Am Anfang ist da diese kleine, kuschelige Mini-Häschen namens Jessileinchen, mit riesigen Kulleraugen, brav, angepasst und niedlich. Die kleine Häsin wächst, wird groß und reift zu einem Pupertierchen heran. Dann folgt ein Zeitsprung und man sieht eine wilde Häsin durch die Wildnis streifen: finsterer Blick, strubbeliger Fell und eingerissene Ohren. Jessi ist kaum wiederzukennen! Sie passt sich nicht an, macht ihre ganz eigenen Regeln und wird im Wald gefürchtet. Sie raubt Fuchs, Schlange und Eule die Beute vor der Nase weg. Umgekehrte Welt, Rebellion gegen die Natur, die Räuber gehen lehr aus, die Beute wird gerettet. Das ist natürlich eine sehr oberflächliche Ansicht, wenn man bedenkt, dass die Fressfeinde mit leerem Magen schnell selbst zur Beute werden, weil der Kreislauf unterbrochen wird. Darüber sollte man als Erwachsener einmal großzügig hinwegsehen, vor allem, wenn man das Ende kennt, wobei das auch zu Gesprächen einladen könnte. Kinder haben dazu ihre ganz eigenen Gedanken. Die geretteten Tiere sind Superhäsin Jessi nämlich sehr dankbar für ihre Hilfe und sie inspiriert als Heldin zur Nachahmung. Angebote Freundschaft lehnt Jessi jedoch ab, sie möchte lieber allein und unabhängig sein. Hier kündigt sich schon Entwicklungspotenzial an, die letztlich in einer tollen Botschaft mündet.

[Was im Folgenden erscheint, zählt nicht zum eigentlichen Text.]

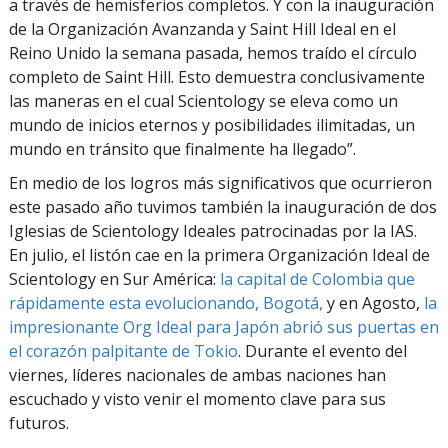
a través de hemisferios completos. Y con la inauguración
de la Organización Avanzanda y Saint Hill Ideal en el
Reino Unido la semana pasada, hemos traído el círculo
completo de Saint Hill. Esto demuestra conclusivamente
las maneras en el cual Scientology se eleva como un
mundo de inicios eternos y posibilidades ilimitadas, un
mundo en tránsito que finalmente ha llegado”.
En medio de los logros más significativos que ocurrieron
este pasado año tuvimos también la inauguración de dos
Iglesias de Scientology Ideales patrocinadas por la IAS.
En julio, el listón cae en la primera Organización Ideal de
Scientology en Sur América:
la capital de Colombia que
rápidamente esta evolucionando, Bogotá,
y en Agosto,
la
impresionante Org Ideal para Japón abrió sus puertas en
el corazón palpitante de Tokio
. Durante el evento del
viernes, líderes nacionales de ambas naciones han
escuchado y visto venir el momento clave para sus
futuros.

Das große Buchformat räumt dem vielen Text und der etwas längeren Geschichte genügend Platz ein. Die Reime sind (meistens) klangvoll und humorvoll, was beim Vorlesen immer besonders vergnüglich ist, aber nicht immer ganz einfach beim Selberlesen. Dabei wiederholt sich stets der Satz „Dieser Wald, so viel ist klar, ist nicht mehr, was er früher war.“ Den kann man dann irgendwann auswendig mitsprechen. Das kommt gut an! Bei den Illustrationen hätte ich mir mehr Detailreichtum gewünscht. Durch das große Buchformat wirken die Illustrationen etwas verwaschen und unscharf - oft gewollt, um Bewegung darzustellen. Dazu muss man sagen, dass Jessi auf manchen Bildern wirklich unheimlich aussieht. Jessi hat Potenzial und ich würde es empfehlen, wenn man ungewöhnliche Bilderbücher sucht, die in Reimform geschrieben sind.